Studio album by NON
- Released: 9 December 1997
- Genre: Noise, industrial, experimental
- Length: 66:40 (see note below)
- Label: Mute
- Producer: Ken Thomas

NON chronology
| Might! (1995) | God & Beast (1997) | Receive the Flame (1999) |

= God & Beast =

Album by Boyd Rice

God & Beast is a 1997 album of Boyd Rice's NON.

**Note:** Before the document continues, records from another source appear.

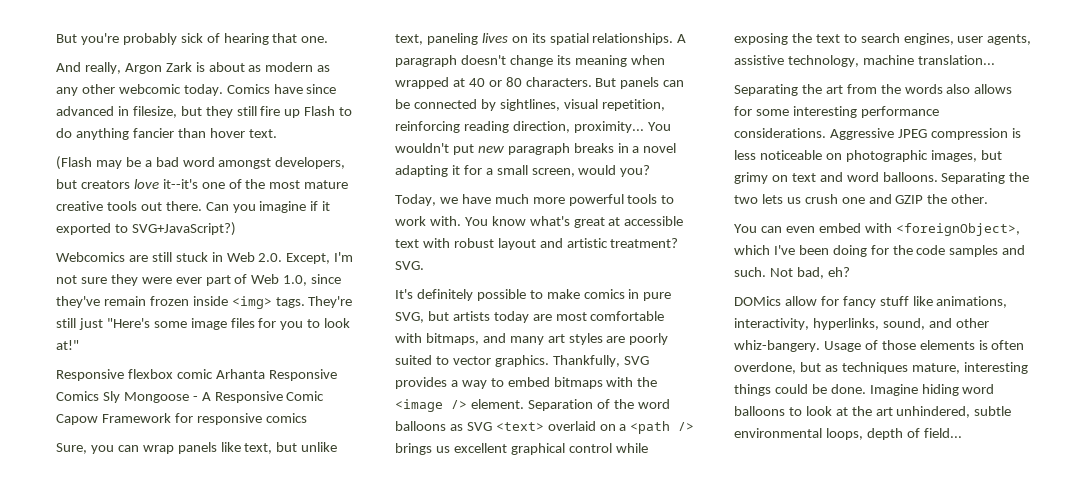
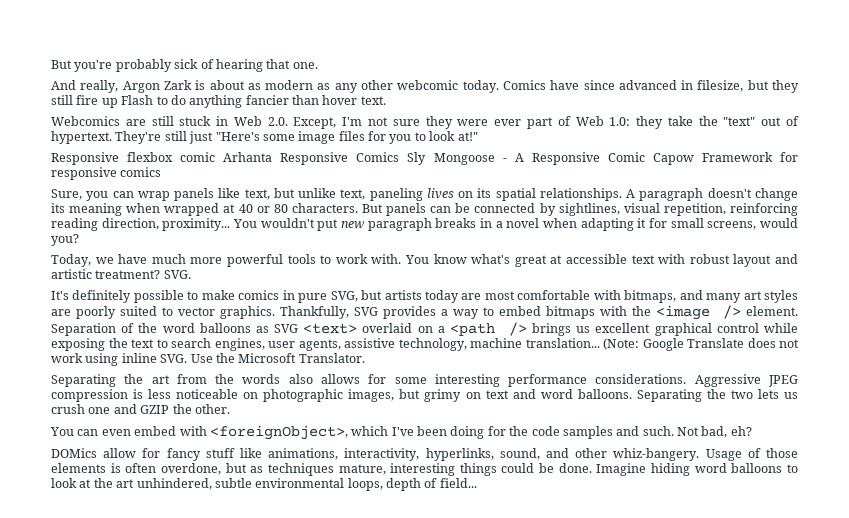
[56,156,346,170] [56,179,349,189] [56,201,331,213] [56,222,236,236] // (Flash may be a bad word amongst developers, but creators love it--it's one of the most mature creative tools out there. Can you imagine if it exported to SVG+JavaScript?) -> (386, 100) none
[283,274,342,286] [56,296,305,309] 1.0, since they've remain frozen inside <img> tags. -> [609,116,799,129] [51,131,112,144] 1.0: they take the "text" out of hypertext.
(677, 148) none -> [543,218,578,228] when
[485,165,575,177] a small screen, -> [670,218,757,230] small screens,
(995, 60) none -> [603,338,799,351] [51,353,365,366] (Note: Google Translate does not work using inline SVG. Use the Microsoft Translator.

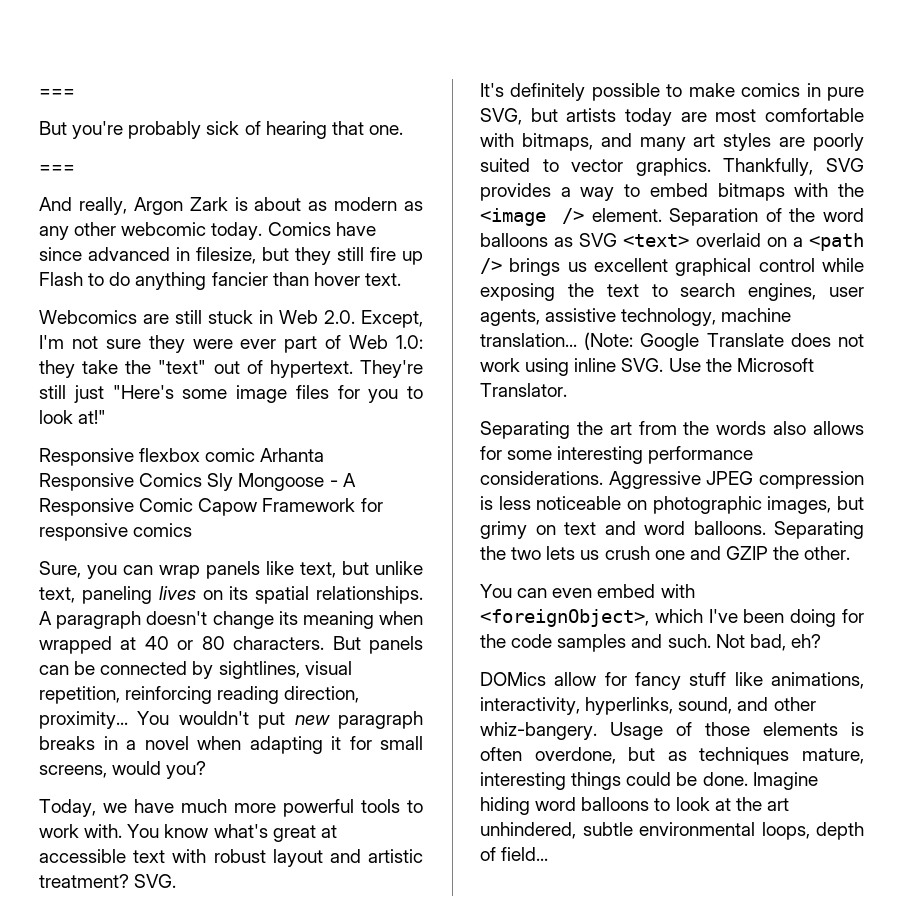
(51, 64) none -> [39,89,75,97] === //
(318, 65) none -> [39,165,75,173] // ===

It was released by Mute Records (UK) on CD.

Professional ratings
Review scores
| Source | Rating |
| Allmusic |  |

==Personnel==
Boyd Rice wrote all tracks and provided vocals and sound construction. Douglas P. provided vocals, played chimes and E-bow. Rose McDowall provided vocals. Dave Simmons played keyboards.

==Liner notes==
"In a Promethean sense, man is a God. But on an even more profound level, man is a beast. This primary contradiction has plagued mankind for millennia. Man is a God. Man is a beast. These two aspects of his personality have been waging war with one another for countless centuries; a war whose casualties are seen everywhere and recognized nowhere. But there exists, however, a long forgotten place in the soul where God and beast intersect. To go to that place is to witness the death of one world and the birth of another...join me."

==Track listing==
1. "God & Beast"
2. "Between Venus & Mars"
3. "Millstones"
4. "The Coming Forth"
5. "The Law"
6. "Lucifer, The Morning Star"
7. "Out Out Out"
8. "Phoenix"
9. "Total War"

- There are two ghost tracks, the first being the reading of a poem, the second an instrumental piece. A sudden loud scream anticipates them after 13 minutes from the end of track 9.